XXX CONGRÈS DE L’ASSOCIATION POUR L’ENSEIGNEMENT DE LA PÉDIATRIE EN EUROPE (A.E.P.E.)
jeudi 14 – vendredi 15 septembre 2000
LONDON. U.K.

La médecine du nouveau-né : contraintes d’aujourd’hui et horizons de demain
Pierre Lequien
France

Une trentaine d’années ont été nécessaires pour que la néonatologie trouve sa place entre l’obstétrique et la pédiatrie, en observant toutefois que sa conception et son organisation peuvent différer sensiblement suivant qu’elle s’est développée au sein des services de pédiatrie ou à l’intérieur des maternités.
Dans tous les cas, la néonatologie s’est imposée à partir d’un constat préalable : le nouveau-né n’est pas plus un « petit enfant » que l’enfant n’est un « petit adulte ». Elle implique la maîtrise de la connaissance de la physiologie et de la pathologie de l’adaptation à la vie extra-utérine. Mais son champ s’étend aussi en amont et en aval de la naissance. En collaboration avec l’obstétricien autour du foetus, le néonatologiste est un « périnatologiste ». Au delà de la période périnatale, il doit impérativement s’impliquer dans le suivi à moyen et long terme des enfants à risque de séquelles des affections périnatales et de leurs traitements.
Il est clair, désormais, que, loin de se résumer à quelques gestes techniques, la néonatologie est une médecine du nouveau-né dans toute l’acception du terme, incluant tout autant la dimension préventive et sociale que la technicité imposée par les soins intensifs.
Pour satisfaire à toutes les exigences de son métier, le néonatologiste doit recevoir une formation complexe dont trois aspects doivent être soulignés. La formation purement clinique, longue et difficile, doit être privilégiée. Le néonatologiste doit être capable de mener un interrogatoire pertinent, incluant l’histoire de la famille, de la mère, de la grossesse, de l’accouchement. Il doit être initié à l’observation, préalable au choix des hypothèses diagnostiques et des examens paracliniques. Il doit être préparé à sa fonction de gestionnaire, d’une équipe, d’un budget, d’un réseau de soins, en maîtrisant notamment les techniques d’évaluation. Il doit recevoir enfin une formation en sciences sociales et humaines : ces connaissances seront indispensables pour alimenter sa réflexion et inspirer sa conduite dans des domaines aussi cruciaux que la relation avec les familles, l’animation de l’équipe soignante et la discussion des observations réclamant des décisions relevant de l’éthique.
L’extraordinaire évolution de cette discipline depuis trente ans incite à la prudence celui qui prétend scruter l’horizon de demain.
Il est néanmoins possible d’entrevoir des pistes.
Plusieurs éléments invitent à penser que la prochaine évolution devrait prendre la forme d’une désescalade.
&Mac183; Un consensus semble se dessiner en faveur d’une limitation inférieure de la prise en charge active des prématurissimes à 24 semaines en privilégiant l’investissement dans la prévention de l’extrême prématurité.

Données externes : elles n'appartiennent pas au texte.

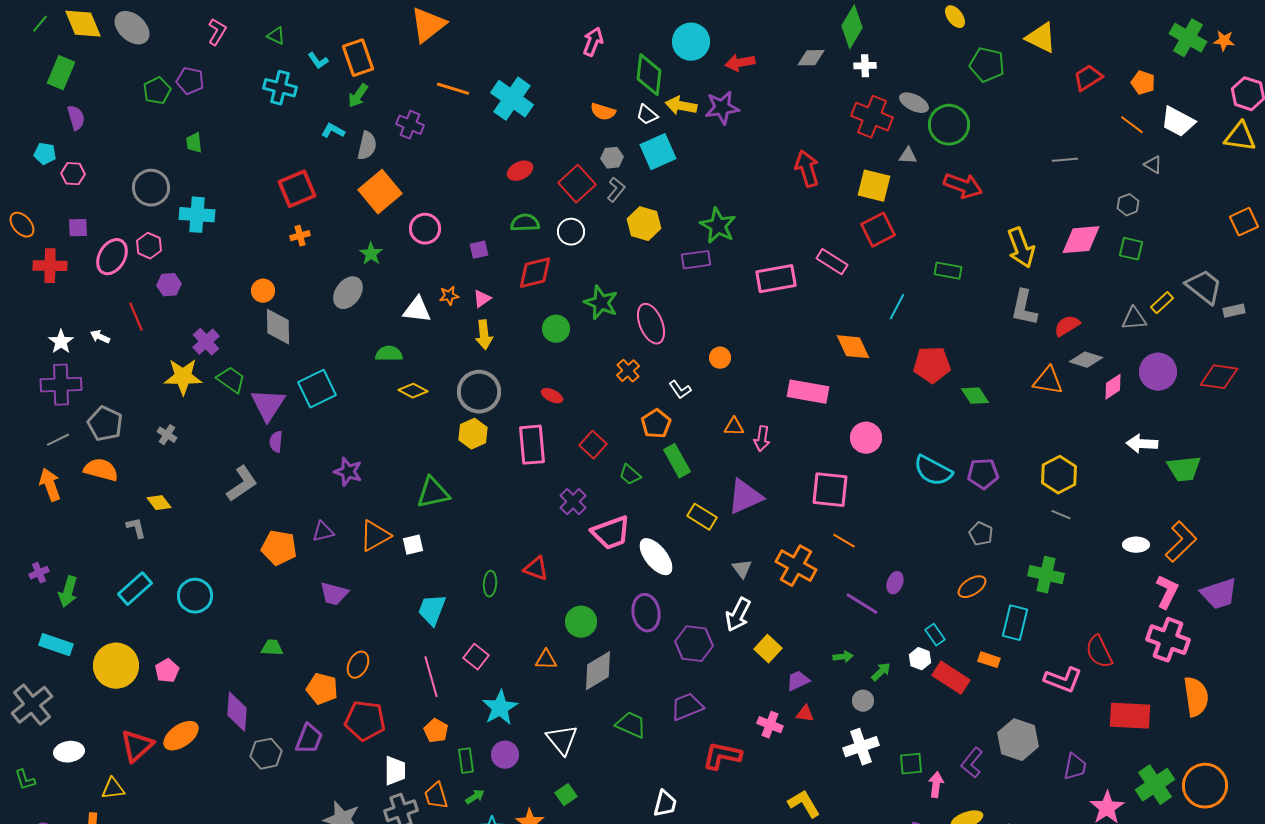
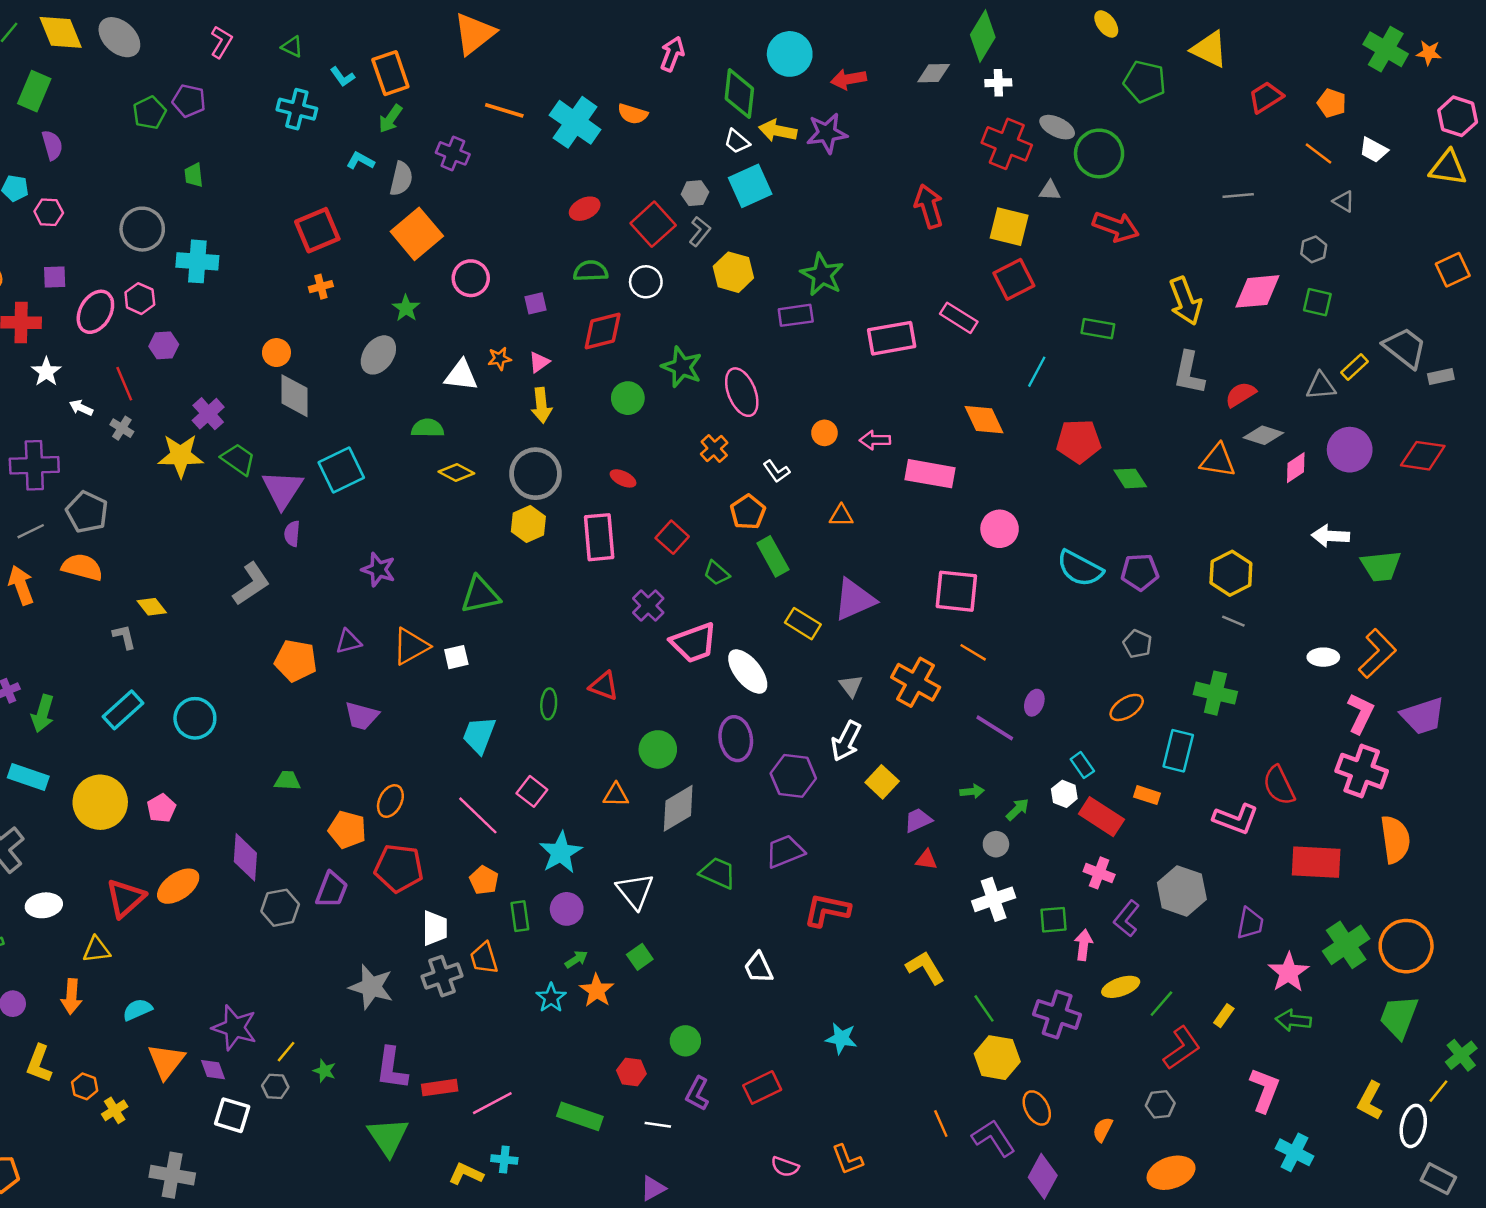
orange semicircle: (603, 112) -> (633, 114), moved
white trapezoid: (1178, 122) -> (1374, 150), size x0.7
white star: (61, 342) -> (46, 372), moved
gray cross: (167, 435) -> (122, 428), moved
pink arrow: (762, 439) -> (875, 440), moved, turned 80
pink line: (431, 677) -> (478, 815), turned -30
pink cross: (770, 725) -> (1099, 873), moved
green arrow: (475, 797) -> (576, 959), moved
white trapezoid: (665, 804) -> (759, 968), turned 140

&Mac183; Les attitudes moins invasives, moins agressives, sont actuellement prioritaires, qu’il s’agisse de monitorage ou de traitement. A titre d’exemple, la corticothérapie anténatale, la CPAP nasale et les surfactants exogènes ont dès maintenant restreint la place de la ventilation mécanique. Le monoxyde d’azote entraîne une diminution sensible des indications d’ECMO. Le « no touch » résume la politique de prise en charge des grands prématurés en Scandinavie, en même temps que, quinze ans après les premières publications de Heideliese Als, on assiste à une recrudescence d’intérêt pour des soins personnalisés (NIDCAP).
Il n’est pas déraisonnable dans ces conditions de prédire l’avènement d’une néonatologie moins technique et plus humaniste, fortement inspirée par le souci de la neurologie et de la psychologie du développement. Si l’objectif des trente dernières années a été de diminuer la mortalité péri et néonatale, celui des années à venir devrait être d’améliorer la qualité de la survie. Le nécessaire rapprochement des sciences cognitives devra être pris en compte dans la formation des futurs néonatologistes.
Il appartiendra enfin aux formateurs de concilier efficacement les exigences de leur indispensable activité de recherche et la disponibilité à l’égard des pédiatres en formation : ce n’est pas le moindre challenge.